_Source excerpt_:

= = =

SANTA FE, New Mexico, March 13, 2000 (ENS) - The logging program on America’s national forests cannot be justified on economic grounds because it does more harm than good, two environmental groups said today. Their report, "The Economic Case Against National Forest Logging," argues that cutting down the national forests is a money losing proposition, and that standing trees provide ecosystem functions that are much more valuable than their wood alone. 

National forests represent just 19 percent of all timberland in the U.S., and timber from these lands supports less than five percent of the nation’s annual wood products consumption. 

The wood products industry, heavily subsidized by the federal government, is shrinking. In 1998, for example, the U.S. Forest Service was able to sell only 22 percent of the timber that was put on the auction block in Alaska. 

The 75 page report - the result of three years of research - analyzes the economic value of ecosystem services provided by standing forests, including flood control, water purification, pest control and pollination. These services, the report argues, contribute many times more economic value to rural communities than logging. 

"National forests are far more valuable to America’s rural communities standing and growing as living ecosystems than they are chopped down and turned into two by fours and paper products," said John Talberth, executive director of the National Forest Protection Alliance (NFPA), president of the Forest Conservation Council (FCC), and principal author of the report. 

"There are consistently more jobs, more income and more public revenues associated with forest protection, yet, using economic analysis techniques from the Dark Ages, the Forest Service considers our national forests economically worthless unless they are logged," Talberth says.

= = =

_Dataset rows_:
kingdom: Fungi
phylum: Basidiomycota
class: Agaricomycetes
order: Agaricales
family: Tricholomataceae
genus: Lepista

= = =

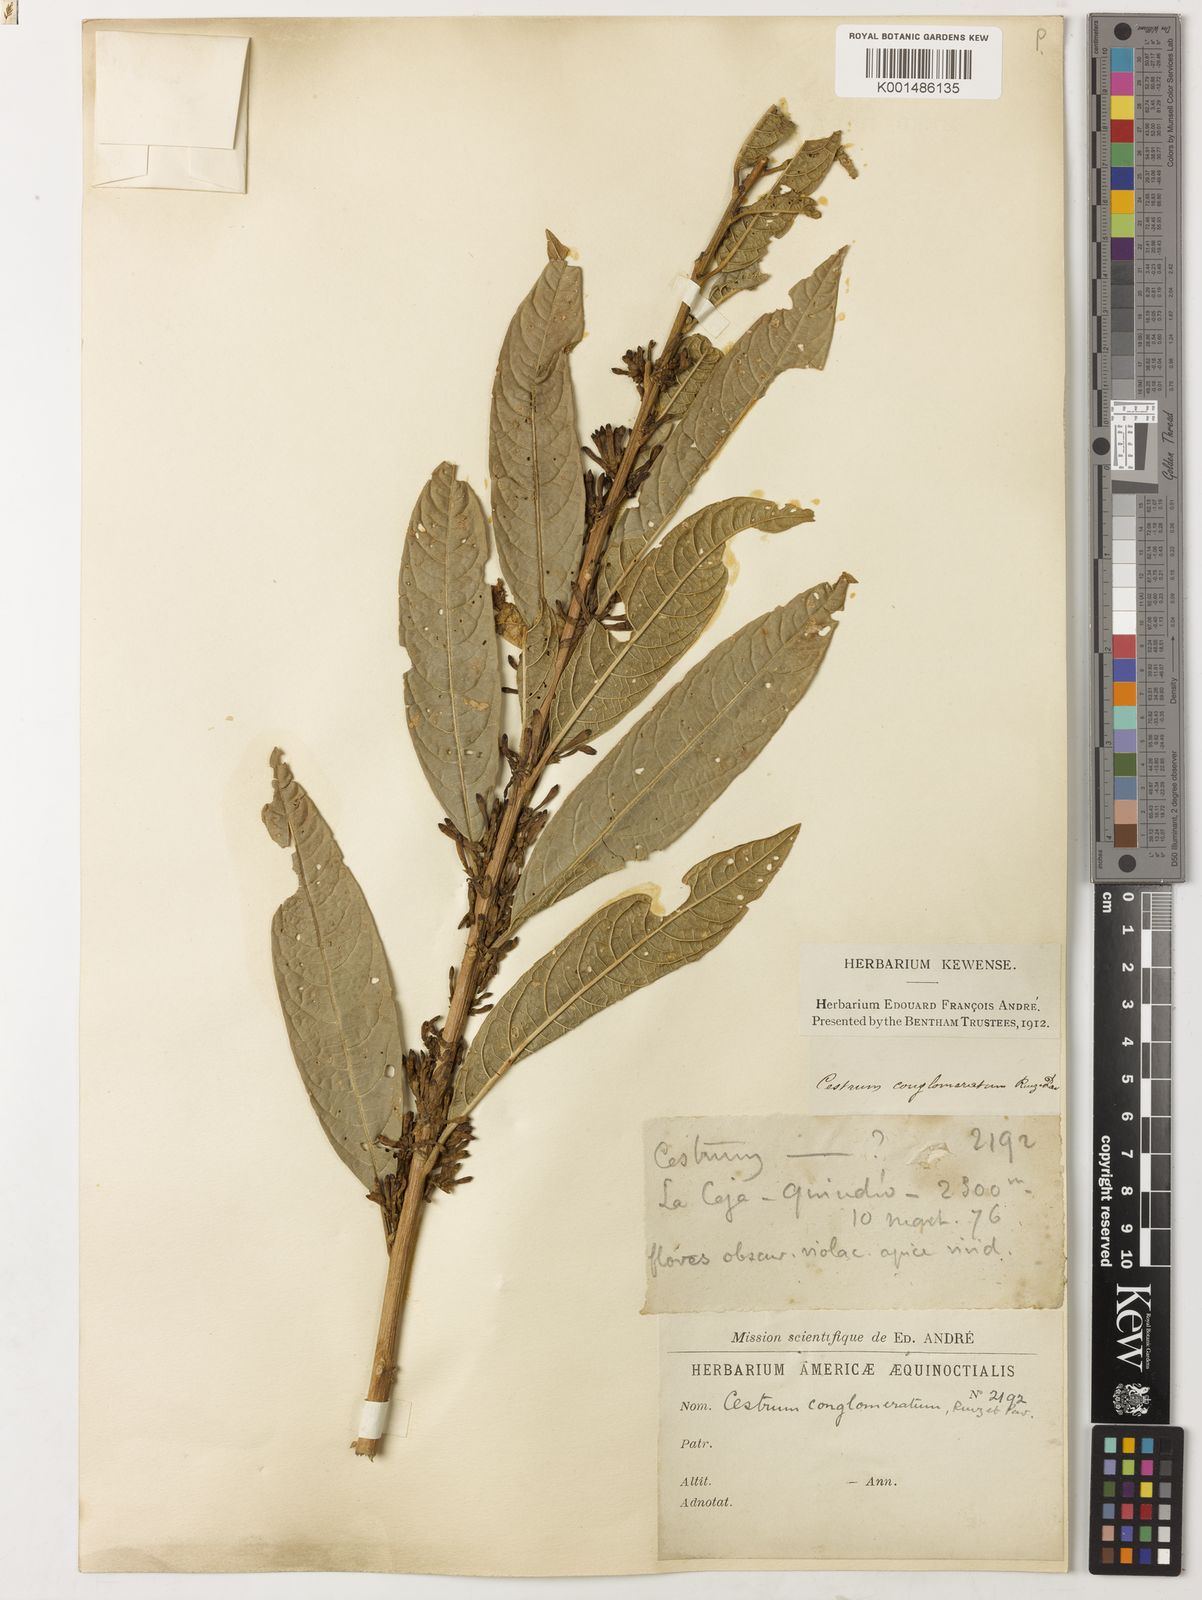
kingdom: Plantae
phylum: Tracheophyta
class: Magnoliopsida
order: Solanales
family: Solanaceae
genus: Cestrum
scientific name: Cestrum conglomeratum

= = =

_Work to do_:
(1) Set down the records from the line with "kingdom: Plantae" up to and including the line with "scientific name: Cestrum conglomeratum".
(2) Please resume the article on national forest logging after its last sentence.
The article on national forest logging has no connection to the records.

_Task answers_:
(1)
kingdom: Plantae
phylum: Tracheophyta
class: Magnoliopsida
order: Solanales
family: Solanaceae
genus: Cestrum
scientific name: Cestrum conglomeratum

(2)
The report, cosponsored by NFPA and FCC, also addresses what economists call "externalities," which are costs passed on to businesses, communities and individuals when national forests are logged. These include costs incurred by municipal water providers when rivers are polluted by logging sediments, as well as lost jobs and revenues incurred by businesses that support recreation and tourism. 

These costs are ignored in U.S. Forest Service (USFS) accounting systems, which only address the direct financial costs of the logging program, the groups say. These costs include timber industry subsidies, which a 1998 report by the U.S. General Accounting Office estimated cost American taxpayers at least $1.7 billion over a three year period from 1995 to 1998. 

These financial losses "are just the tip of the iceberg," said Karyn Moskowitz, a natural resource economist and coauthor of the report. "The costs associated with polluted water, increased floods, lost recreational opportunities and degraded scenery are many times that amount." 

National forests and their watersheds purify water by moderating stream temperatures, filtering sediments and pollutants, and supplying nutrients needed by aquatic and terrestrial ecosystems. 

According to the report, national forests in the U.S. supply more than 530.4 million acre feet of clean water each year to municipalities, businesses and rural residents. Economists estimate that the value of this water for consumptive purposes alone is more than $3.7 billion per year. 

The USFS says, "This figure does not include the value of maintaining wild fish species, recreation, or the costs savings to municipalities who have reduced filtration costs because water from national forests is so clean." 

Watershed restoration is increasingly a USFS priority. The Forest Service fiscal 2000 budget will invest an additional $11.8 million to help restore 12 large watersheds nationwide. The additional funding supplements about $6.7 million from local Forest Service funds, and up to an additional $18 million from partner organizations. The total investment in the 12 watershed restoration projects will be about $36 million in fiscal 2000. 

Recreation, hunting and fishing in national forests contribute at least $111 billion to the gross domestic product each year, and generate 2.9 million jobs a year. These uses contribute 31.4 times more value to the economy and generate 38.1 times more jobs than the timber sale program, the report says. 

On five national forests in the southern Rocky Mountains, for example, recreation value in 1996 was $1 billion - almost 250 times the value of logging in those same forests.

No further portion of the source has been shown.